Phase relations in the system Sr–Ir–O and thermodynamic measurements on SrIrO₃, Sr₂IrO₄ and Sr₄IrO₆ using solid-state cells with buffer electrodes

Abstract

The standard Gibbs energies of formation of SrIrO₃, Sr₂IrO₄ and Sr₄IrO₆ have been determined in the temperature range from 975 to 1400 K using solid-state cells with (Y₂O₃) ZrO₂ as the electrolyte and pure oxygen gas at a pressure of 0.1 MPa as the reference electrode. For the design of appropriate working electrodes, phase relations in the ternary system Sr–Ir–O were investigated at 1350 K. The only stable oxide detected along the binary Ir–O was IrO₂. Three ternary oxides, SrIrO₃, Sr2IrO₄ and Sr₄IrO₆, compositions of which fall on the join SrO–IrO₂, were found to be stable. Each of the oxides coexisted with pure metal Ir. Therefore, three working electrodes were prepared consisting of mixtures of Ir+SrO+Sr₄IrO₆, Ir+Sr₄IrO₆+Sr₂IrO₄, and Ir+Sr₂IrO₄+SrIrO₃. These mixtures unambiguously define unique oxygen chemical potentials under isothermal and isobaric conditions. Used for the measurements was a novel apparatus, in which a buffer electrode was introduced between reference and working electrodes to absorb the electrochemical flux of oxygen through the solid electrolyte.

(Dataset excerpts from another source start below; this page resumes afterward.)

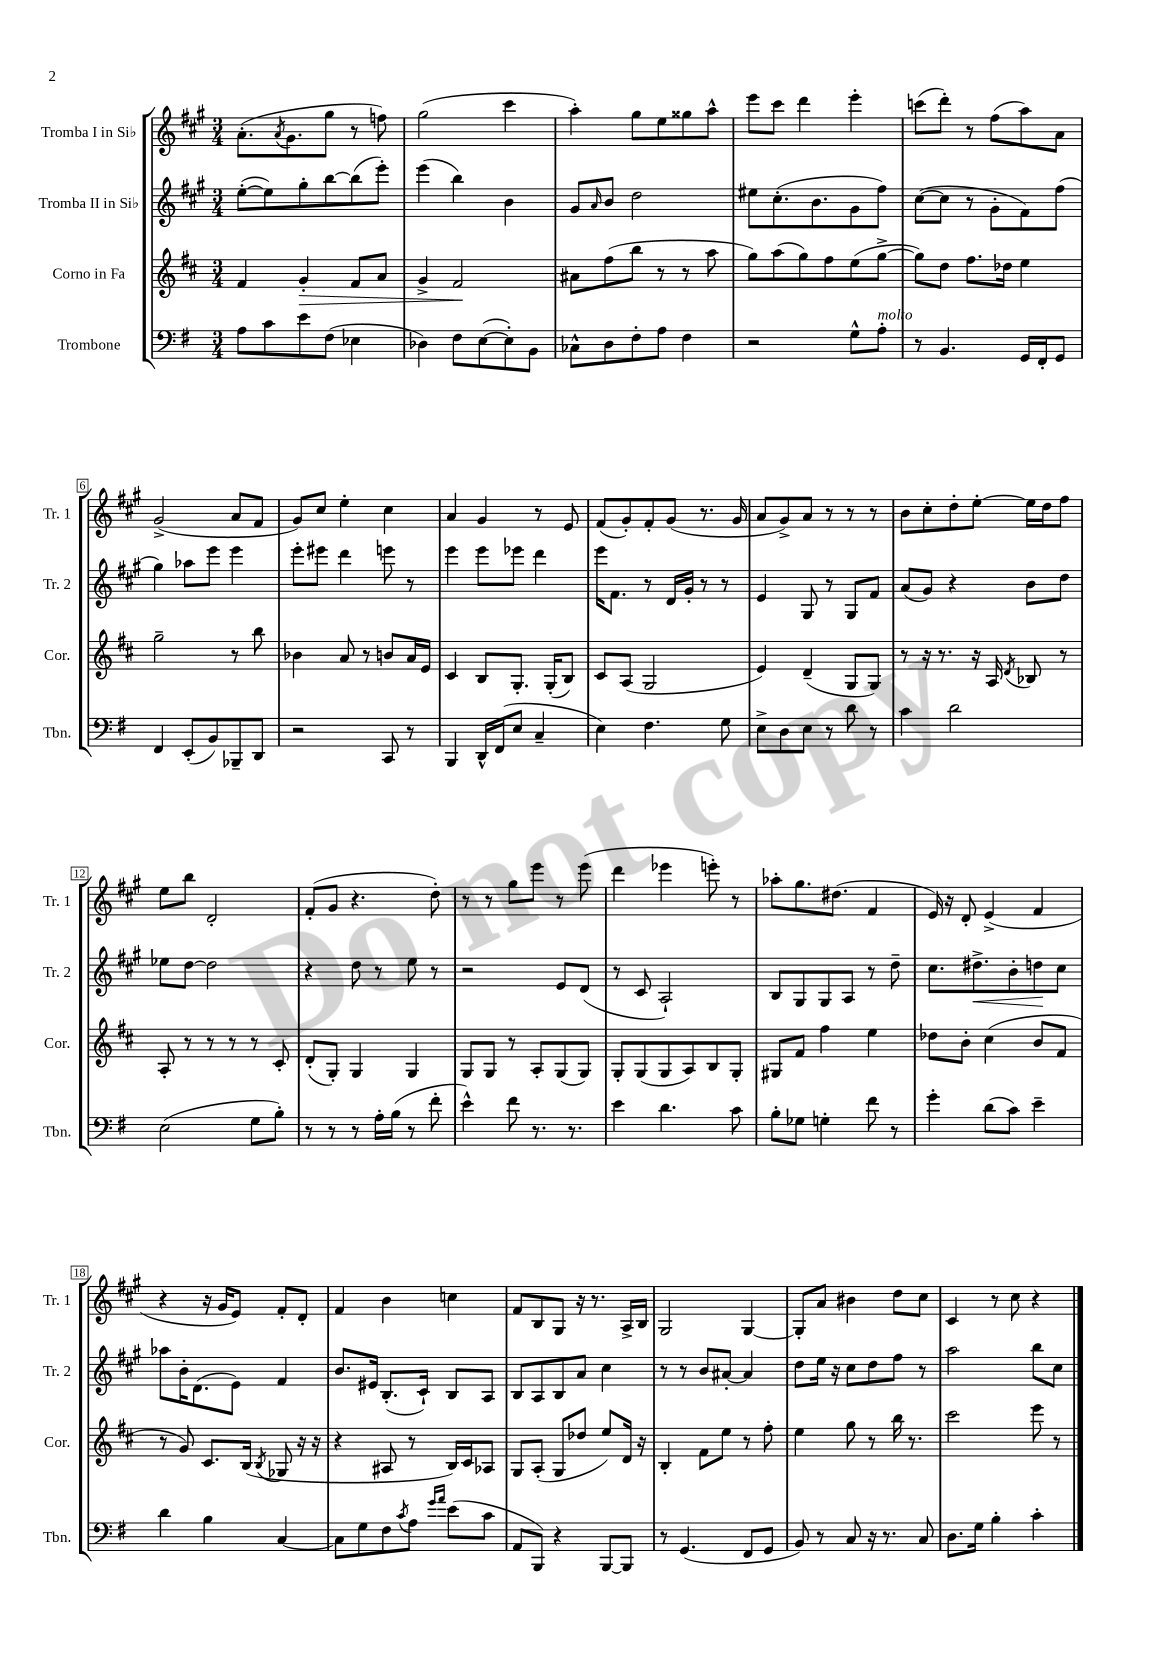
<<
\new StaffGroup <<
\new Staff = "s0" \with { instrumentName = "Tromba I in Sib" shortInstrumentName = "Tr. 1" } {
    \clef treble \key a \major \numericTimeSignature \time 3/4
    a'8.-.( \acciaccatura { a'8 } gis'8. gis''8 r8 f''8) |
    gis''2( cis'''4 |
    a''4-.) gis''8 e''8 gisis''8 a''8-^ |
    e'''8 cis'''8 d'''4 e'''4-. |
    c'''8( d'''8-.) r8 fis''8( a''8) a'8 |
    gis'2->( a'8 fis'8 |
    gis'8) cis''8 e''4-. cis''4 |
    a'4 gis'4 r8 e'8 |
    fis'8( gis'8-.) fis'8-. gis'8( r8. gis'16 |
    a'8 gis'8->) a'8 r8 r8 r8 |
    b'8 cis''8-. d''8-. e''8~-. e''16 d''16 fis''8 |
    e''8 b''8 d'2-. |
    fis'8-.( gis'8 r4. d''8-.) |
    r8 r8 gis''8 e'''8 r8 e'''8( |
    d'''4 ees'''4 e'''8-.) r8 |
    aes''8-. gis''8. dis''8.( fis'4 |
    e'16) r16 d'8-. e'4->( fis'4 |
    r4 r16 gis'16 e'8) fis'8-. d'8-. |
    fis'4 b'4 c''4 |
    fis'8 b8 gis8 r16 r8. a16-> b16 |
    gis2 gis4~ |
    gis8-. a'8 bis'4 d''8 cis''8 |
    cis'4 r8 cis''8 r4 \bar "|." |
}
\new Staff = "s1" \with { instrumentName = "Tromba II in Sib" shortInstrumentName = "Tr. 2" } {
    \clef treble \key a \major \numericTimeSignature \time 3/4
    e''8~-.( e''8) gis''8-. b''8~ b''8( e'''8-.) |
    e'''4( b''4) b'4 |
    gis'8 \grace { a'16 } b'8 d''2 |
    eis''8 cis''8.-.( b'8. gis'8 fis''8) |
    cis''8~( cis''8 r8 gis'8-. fis'8) fis''8( |
    gis''4) aes''8 e'''8 e'''4 |
    e'''8-. eis'''8 d'''4 e'''8 r8 |
    e'''4 e'''8 ees'''8 d'''4 |
    e'''16 fis'8. r8 d'16 gis'16-. r8 r8 |
    e'4 gis8 r8 gis8 fis'8 |
    a'8( gis'8) r4 b'8 d''8 |
    ees''8 d''8~ d''2 |
    r4 d''8 r8 e''8 r8 |
    r2 e'8 d'8( |
    r8 cis'8 a2-!) |
    b8 gis8 gis8 a8 r8 d''8-- |
    cis''8. dis''8.->\< b'8-. d''8\! cis''8 |
    aes''8 b'16-. d'8.( e'8) fis'4 |
    b'8. eis'16 b8.-.( cis'16-!) b8 a8 |
    b8 a8 b8 a'8 cis''4 |
    r8 r8 b'8 ais'8~-. ais'4 |
    d''8 e''16 r16 cis''8 d''8 fis''8 r8 |
    a''2 b''8 cis''8 \bar "|." |
}
\new Staff = "s2" \with { instrumentName = "Corno in Fa" shortInstrumentName = "Cor." } {
    \clef treble \key d \major \numericTimeSignature \time 3/4
    fis'4 g'4-.\> fis'8 a'8 |
    g'4-> fis'2\! |
    ais'8 fis''8( b''8 r8 r8 a''8 |
    g''8) a''8( g''8) fis''8 e''8( g''8~-> |
    g''8) d''8 fis''8. des''16 e''4 |
    g''2-- r8 b''8 |
    bes'4 a'8 r8 b'8 a'16 e'16 |
    cis'4 b8 g8.-. g16-.( b8) |
    cis'8 a8( g2 |
    e'4) d'4--( g8 g8) |
    r8 r16 r8. r16 a16 \acciaccatura { d'8 } bes8 r8 |
    a8-. r8 r8 r8 r8 cis'8-. |
    d'8-.( g8-.) g4 g4 |
    g8 g8 r8 a8-. g8( g8) |
    g8-. g8( g8 a8) b8 g8-. |
    gis8 fis'8 fis''4 e''4 |
    des''8 b'8-. cis''4( b'8 fis'8 |
    r8 g'8) cis'8. b16( \acciaccatura { b8 } ges8 r16 r16 |
    r4 ais8 r8 b16) cis'16 aes8 |
    g8 a8-.( g8 des''8 e''8) d'16 r16 |
    b4-. fis'8 e''8 r8 fis''8-. |
    e''4 g''8 r8 b''16 r8. |
    cis'''2 e'''8 r8 \bar "|." |
}
\new Staff = "s3" \with { instrumentName = "Trombone" shortInstrumentName = "Tbn." } {
    \clef bass \key g \major \numericTimeSignature \time 3/4
    a8 c'8 e'8 fis8( ees4 |
    des4) fis8 e8~( e8-.) b,8 |
    ces8-^ d8 fis8-. a8 fis4 |
    r2 g8-^ a8-.^\markup { \italic "molto" } |
    r8 b,4. g,16 fis,16-. g,8 |
    fis,4 e,8-.( b,8) bes,,8-- d,8 |
    r2 c,8 r8 |
    b,,4 d,16-^ fis,16( e8 c4-- |
    e4) fis4. g8 |
    e8-> d8 e8 r8 d'8 r8 |
    c'4 d'2 |
    e2( g8 b8-.) |
    r8 r8 r8 a16-. b16( r8 fis'8-. |
    e'4-^) fis'8 r8. r8. |
    e'4 d'4. c'8 |
    b8-. ges8 g4-. fis'8 r8 |
    g'4-. d'8( c'8) e'4-- |
    d'4 b4 c4~ |
    c8 g8 fis8 \acciaccatura { c'8 } a8 \grace { g'16 a'16 } e'8( c'8 |
    a,8 b,,8) r4 b,,8~ b,,8 |
    r8 g,4.( fis,8 g,8 |
    b,8) r8 c8 r16 r8. c8 |
    d8. g16 b4-. c'4-. \bar "|." |
}
>>
>>
\layout { \context { \Score \override BarNumber.stencil = #(make-stencil-boxer 0.1 0.3 ly:text-interface::print) } }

The buffer electrode prevented polarization of the measuring electrode and ensured accurate data. The standard Gibbs energies of formation of the compounds, obtained from the emf of the cells, can be represented by the following equations: SrIrO₃: Δ_{f (ox)}G°/J mol^-1=-58 860-1.23T (±650) Sr₂IrO₄: Δ_{f (ox)}G°/J mol^-1=-82 315-2.86T (±960) Sr₄IrO₆: Δ_{f (ox)}G°/J mol^-1=-84 690-6.78T (±1520) where Δ_{f (ox)}G° represents the standard Gibbs energy of formation of the ternary compound from its component binary oxides SrO and IrO2. Based on the thermodynamic information, chemical potential diagrams for the system Sr–Ir–O were developed.